IVG dans la Constitution : Dupond-Moretti, artisan inattendu d’une victoire collective « historique »

Dupond-Moretti (ici au Sénat en février) l’artisan inattendu de la « victoire historique » pour l’IVG dans la Constitution
STEPHANE DE SAKUTIN / AFP Dupond-Moretti (ici au Sénat en février) l’artisan inattendu de la « victoire historique » pour l’IVG dans la Constitution

POLITIQUE - Anatomie d’un succès. Sauf coup de théâtre, l’Assemblée nationale et le Sénat réunis en Congrès à Versailles vont valider l’inscription de l’interruption volontaire de grossesse dans la Constitution ce lundi 4 mars. La dernière étape d’une révision réclamée de longue date par la gauche et promise par le président de la République.

L’IVG dans la Constitution soutenue par une large majorité de Français - EXCLUSIF

« On a souvent galvaudé le terme “historique” mais ici, c’est bien le cas. C’est un texte historique, un vote historique », se félicite Aurore Bergé, la ministre chargée de l’Égalité entre les Femmes et les Hommes, auprès du HuffPost. La France va en effet devenir le premier pays à inscrire l’accès à l’avortement dans son texte fondateur.

Le fruit d’un « beau travail collectif » avec le Parlement, selon les mots de la ministre, en pointe dans ce combat. Outre Aurore Bergé et l’insoumise Mathilde Panot, qui ont déposé un premier texte en ce sens au même moment au printemps 2022, et les élues qui ont mené la « bataille culturelle » à l’image de l’écologiste Mélanie Vogel, le garde des Sceaux Éric Dupond-Moretti apparaît comme l’artisan final d’un succès que beaucoup pensaient impossible.

Les « rôles clés » au Sénat

Le ministre de la Justice, parfois accusé de ne pas saisir tous les aspects des combats féministes actuels, a été chargé par le président de la République de trouver « une voie de passage », selon ses mots, entre le Sénat et l’Assemblée nationale. Pour résumer : de réunir les députés et les sénateurs – plus conservateurs – sur une même formulation.

Une condition sine qua non pour modifier la Constitution… mais une gageure quand les chefs de la majorité sénatoriale (Bruno Retailleau pour Les Républicains et Hervé Marseille pour les centristes) sont, comme le président du Sénat Gérard Larcher, défavorable à la chose.

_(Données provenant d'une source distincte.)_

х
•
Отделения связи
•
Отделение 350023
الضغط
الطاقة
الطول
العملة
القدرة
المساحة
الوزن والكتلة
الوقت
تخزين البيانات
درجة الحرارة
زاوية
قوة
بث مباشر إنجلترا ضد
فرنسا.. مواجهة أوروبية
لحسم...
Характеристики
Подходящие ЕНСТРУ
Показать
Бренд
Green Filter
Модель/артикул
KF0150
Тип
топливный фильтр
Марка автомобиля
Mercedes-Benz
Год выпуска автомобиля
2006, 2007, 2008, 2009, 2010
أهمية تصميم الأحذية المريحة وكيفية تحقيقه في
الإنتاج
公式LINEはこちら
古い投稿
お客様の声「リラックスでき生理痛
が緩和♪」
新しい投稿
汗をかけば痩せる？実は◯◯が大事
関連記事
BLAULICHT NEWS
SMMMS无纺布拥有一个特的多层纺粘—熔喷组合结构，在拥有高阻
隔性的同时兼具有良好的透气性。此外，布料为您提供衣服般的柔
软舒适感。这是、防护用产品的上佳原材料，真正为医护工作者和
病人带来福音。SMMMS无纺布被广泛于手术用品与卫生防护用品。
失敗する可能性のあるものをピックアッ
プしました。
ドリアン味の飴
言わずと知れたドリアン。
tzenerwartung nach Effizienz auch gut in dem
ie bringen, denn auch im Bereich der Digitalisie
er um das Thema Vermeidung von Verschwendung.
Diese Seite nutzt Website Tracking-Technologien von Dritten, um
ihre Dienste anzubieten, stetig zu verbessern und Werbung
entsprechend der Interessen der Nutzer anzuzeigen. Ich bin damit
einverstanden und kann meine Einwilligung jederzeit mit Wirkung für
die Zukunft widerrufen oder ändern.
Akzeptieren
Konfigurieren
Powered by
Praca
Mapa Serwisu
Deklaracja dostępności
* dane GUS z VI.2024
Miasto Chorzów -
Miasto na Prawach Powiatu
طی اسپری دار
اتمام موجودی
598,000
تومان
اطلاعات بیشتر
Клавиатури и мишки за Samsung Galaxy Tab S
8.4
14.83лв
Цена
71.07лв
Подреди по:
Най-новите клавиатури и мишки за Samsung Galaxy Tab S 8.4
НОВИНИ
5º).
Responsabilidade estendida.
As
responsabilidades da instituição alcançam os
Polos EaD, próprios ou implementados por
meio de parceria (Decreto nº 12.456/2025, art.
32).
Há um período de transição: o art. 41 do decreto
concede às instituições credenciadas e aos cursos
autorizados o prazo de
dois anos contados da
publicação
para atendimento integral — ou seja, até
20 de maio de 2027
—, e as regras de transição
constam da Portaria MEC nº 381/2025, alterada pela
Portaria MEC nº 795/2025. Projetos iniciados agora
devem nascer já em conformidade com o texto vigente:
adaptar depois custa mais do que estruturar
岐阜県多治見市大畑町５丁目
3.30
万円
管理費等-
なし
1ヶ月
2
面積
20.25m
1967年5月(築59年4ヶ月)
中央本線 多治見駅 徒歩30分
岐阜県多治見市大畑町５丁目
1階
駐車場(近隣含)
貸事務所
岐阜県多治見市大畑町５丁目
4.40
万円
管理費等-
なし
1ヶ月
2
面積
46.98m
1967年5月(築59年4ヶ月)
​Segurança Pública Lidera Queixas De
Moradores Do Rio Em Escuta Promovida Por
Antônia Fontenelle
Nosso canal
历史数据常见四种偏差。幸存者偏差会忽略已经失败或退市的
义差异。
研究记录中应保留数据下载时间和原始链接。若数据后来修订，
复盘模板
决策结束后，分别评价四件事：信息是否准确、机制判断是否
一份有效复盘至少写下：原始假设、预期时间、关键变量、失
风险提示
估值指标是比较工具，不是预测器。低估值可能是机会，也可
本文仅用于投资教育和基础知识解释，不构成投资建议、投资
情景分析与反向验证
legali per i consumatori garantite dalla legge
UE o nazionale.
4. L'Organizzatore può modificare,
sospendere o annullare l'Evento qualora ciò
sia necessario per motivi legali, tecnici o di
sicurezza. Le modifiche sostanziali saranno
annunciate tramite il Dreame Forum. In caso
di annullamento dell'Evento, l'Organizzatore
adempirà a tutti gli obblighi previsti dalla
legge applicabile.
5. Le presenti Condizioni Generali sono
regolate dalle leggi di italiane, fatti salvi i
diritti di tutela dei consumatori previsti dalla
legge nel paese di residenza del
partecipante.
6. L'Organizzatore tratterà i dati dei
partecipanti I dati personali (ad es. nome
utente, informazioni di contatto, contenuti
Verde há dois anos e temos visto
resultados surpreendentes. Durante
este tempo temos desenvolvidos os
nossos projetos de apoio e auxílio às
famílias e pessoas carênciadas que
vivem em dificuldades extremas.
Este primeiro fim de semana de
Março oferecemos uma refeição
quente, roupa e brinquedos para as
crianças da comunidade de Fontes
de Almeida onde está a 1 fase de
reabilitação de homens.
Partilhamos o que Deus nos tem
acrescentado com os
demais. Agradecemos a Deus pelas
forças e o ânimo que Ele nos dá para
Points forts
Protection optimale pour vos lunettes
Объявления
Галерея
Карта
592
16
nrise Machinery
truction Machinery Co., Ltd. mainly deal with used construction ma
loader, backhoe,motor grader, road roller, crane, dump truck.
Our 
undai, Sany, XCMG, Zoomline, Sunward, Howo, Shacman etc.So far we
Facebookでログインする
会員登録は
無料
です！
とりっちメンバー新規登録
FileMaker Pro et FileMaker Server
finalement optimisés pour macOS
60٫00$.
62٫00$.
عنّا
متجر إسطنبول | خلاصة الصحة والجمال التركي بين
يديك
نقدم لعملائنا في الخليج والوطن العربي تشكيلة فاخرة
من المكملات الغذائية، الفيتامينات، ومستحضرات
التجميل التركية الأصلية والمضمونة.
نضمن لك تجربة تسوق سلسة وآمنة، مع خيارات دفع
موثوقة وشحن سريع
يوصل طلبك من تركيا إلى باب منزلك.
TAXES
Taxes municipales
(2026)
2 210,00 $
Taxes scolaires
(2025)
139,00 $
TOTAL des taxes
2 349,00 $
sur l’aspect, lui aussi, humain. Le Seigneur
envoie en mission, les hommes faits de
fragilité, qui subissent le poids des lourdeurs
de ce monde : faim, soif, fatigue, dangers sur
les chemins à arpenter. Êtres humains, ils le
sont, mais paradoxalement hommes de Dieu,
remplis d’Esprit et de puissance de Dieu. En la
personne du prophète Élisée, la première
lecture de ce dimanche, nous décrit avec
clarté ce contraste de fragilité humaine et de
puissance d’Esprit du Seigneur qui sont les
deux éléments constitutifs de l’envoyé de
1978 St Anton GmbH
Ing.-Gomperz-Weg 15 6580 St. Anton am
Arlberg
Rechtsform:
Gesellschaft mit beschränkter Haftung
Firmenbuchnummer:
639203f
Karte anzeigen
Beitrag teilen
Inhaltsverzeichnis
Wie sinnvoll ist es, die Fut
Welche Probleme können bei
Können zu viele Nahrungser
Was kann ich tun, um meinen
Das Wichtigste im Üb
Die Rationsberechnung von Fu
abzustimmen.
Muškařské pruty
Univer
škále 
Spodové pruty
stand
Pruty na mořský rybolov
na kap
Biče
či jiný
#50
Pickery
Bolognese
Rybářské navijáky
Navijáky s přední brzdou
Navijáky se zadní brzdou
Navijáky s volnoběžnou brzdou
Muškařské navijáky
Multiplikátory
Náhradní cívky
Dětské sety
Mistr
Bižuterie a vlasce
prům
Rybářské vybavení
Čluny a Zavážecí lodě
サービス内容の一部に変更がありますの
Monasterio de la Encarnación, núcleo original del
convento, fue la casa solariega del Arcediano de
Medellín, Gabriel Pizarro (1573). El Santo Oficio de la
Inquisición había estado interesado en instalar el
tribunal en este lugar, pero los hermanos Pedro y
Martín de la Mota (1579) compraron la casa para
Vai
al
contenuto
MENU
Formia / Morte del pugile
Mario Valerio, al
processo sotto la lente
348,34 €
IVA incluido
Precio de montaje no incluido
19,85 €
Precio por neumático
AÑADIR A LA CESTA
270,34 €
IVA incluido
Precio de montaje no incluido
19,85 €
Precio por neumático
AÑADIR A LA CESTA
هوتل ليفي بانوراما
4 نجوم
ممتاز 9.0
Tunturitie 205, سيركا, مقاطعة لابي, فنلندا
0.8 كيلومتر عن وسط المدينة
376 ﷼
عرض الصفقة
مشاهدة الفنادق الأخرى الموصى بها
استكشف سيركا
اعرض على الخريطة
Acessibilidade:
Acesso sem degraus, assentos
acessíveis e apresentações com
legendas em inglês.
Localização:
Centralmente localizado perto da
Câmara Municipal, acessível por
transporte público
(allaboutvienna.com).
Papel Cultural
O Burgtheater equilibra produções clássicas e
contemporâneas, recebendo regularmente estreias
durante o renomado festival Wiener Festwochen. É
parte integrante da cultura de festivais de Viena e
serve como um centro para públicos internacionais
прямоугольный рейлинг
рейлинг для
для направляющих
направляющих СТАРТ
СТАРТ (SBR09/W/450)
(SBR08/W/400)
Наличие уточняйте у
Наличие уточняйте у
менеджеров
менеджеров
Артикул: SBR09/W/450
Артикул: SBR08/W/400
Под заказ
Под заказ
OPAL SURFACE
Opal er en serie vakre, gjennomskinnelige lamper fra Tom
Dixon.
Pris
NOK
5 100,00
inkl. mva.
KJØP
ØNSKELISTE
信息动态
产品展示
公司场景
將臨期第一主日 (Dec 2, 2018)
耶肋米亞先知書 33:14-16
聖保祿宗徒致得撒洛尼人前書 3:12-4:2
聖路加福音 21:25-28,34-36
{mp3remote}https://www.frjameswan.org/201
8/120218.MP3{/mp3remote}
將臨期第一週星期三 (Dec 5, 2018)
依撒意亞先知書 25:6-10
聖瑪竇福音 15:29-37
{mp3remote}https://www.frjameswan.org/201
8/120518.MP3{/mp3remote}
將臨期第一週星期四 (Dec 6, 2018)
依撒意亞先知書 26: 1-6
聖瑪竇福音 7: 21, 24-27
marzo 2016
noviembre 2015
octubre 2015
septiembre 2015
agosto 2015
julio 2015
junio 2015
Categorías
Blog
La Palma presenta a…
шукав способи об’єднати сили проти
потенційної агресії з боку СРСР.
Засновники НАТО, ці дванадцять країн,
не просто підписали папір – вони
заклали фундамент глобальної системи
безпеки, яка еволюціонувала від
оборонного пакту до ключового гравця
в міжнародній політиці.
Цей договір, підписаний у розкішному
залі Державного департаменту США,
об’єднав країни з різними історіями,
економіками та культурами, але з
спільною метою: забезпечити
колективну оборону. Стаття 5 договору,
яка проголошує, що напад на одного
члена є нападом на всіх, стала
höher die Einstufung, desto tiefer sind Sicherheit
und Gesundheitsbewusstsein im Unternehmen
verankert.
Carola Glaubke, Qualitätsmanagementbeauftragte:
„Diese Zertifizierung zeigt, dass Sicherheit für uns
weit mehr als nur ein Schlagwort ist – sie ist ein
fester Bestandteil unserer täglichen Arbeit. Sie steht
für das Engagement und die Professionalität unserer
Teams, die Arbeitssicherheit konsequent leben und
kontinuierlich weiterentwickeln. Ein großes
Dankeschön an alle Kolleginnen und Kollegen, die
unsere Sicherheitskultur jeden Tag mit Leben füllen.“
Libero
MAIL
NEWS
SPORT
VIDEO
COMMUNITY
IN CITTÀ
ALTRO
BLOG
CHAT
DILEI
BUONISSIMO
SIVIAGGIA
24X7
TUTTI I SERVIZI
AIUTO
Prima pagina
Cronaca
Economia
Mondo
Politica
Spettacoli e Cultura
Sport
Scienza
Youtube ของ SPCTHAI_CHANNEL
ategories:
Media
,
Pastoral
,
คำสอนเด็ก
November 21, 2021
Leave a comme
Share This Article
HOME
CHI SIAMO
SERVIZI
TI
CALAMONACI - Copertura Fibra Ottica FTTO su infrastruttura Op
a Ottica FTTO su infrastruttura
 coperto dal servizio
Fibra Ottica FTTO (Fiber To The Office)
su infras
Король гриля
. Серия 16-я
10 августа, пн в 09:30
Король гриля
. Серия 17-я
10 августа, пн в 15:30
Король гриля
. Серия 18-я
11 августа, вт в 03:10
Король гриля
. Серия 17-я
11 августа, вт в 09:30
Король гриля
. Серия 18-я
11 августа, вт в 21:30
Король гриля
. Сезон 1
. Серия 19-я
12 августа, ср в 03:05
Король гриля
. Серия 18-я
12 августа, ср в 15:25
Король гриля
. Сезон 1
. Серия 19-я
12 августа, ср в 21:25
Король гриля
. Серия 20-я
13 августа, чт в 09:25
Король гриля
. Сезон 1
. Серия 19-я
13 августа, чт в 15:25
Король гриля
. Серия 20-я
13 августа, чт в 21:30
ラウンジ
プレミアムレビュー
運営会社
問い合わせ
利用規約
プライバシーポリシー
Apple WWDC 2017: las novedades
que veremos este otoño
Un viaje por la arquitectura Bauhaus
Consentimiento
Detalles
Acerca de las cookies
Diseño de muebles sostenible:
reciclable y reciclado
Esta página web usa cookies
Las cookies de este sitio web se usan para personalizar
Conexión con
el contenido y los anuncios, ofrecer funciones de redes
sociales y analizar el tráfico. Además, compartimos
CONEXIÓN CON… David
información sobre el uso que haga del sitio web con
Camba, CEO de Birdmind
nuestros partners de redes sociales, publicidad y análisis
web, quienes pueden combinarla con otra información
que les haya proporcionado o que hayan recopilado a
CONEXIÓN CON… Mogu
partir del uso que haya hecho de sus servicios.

Alors le ministre de la Justice a multiplié les rencontres et les déjeuners avec les élus de la Haute Assemblée pour les « rassurer » et les « convaincre », selon ses mots sur Radio J dimanche 3 mars. Le tout, appuyé par une poignée de sénatrices de différents groupes qui ont joué les relais entre lui et les élus potentiellement favorables au texte du gouvernement, selon le récit de plusieurs médias.

« Les sénatrices Mélanie Vogel (écologiste), Laurence Rossignol (socialiste) et Dominique Vérien (centriste) ont eu un rôle clé », confirme Aurore Bergé. Mission réussie. Après quelques sueurs froides, le Sénat a largement validé jeudi dernier le texte du gouvernement, déjà avalisé à l’Assemblée nationale après un nouveau discours marquant du garde des Sceaux, applaudi par tous les rangs.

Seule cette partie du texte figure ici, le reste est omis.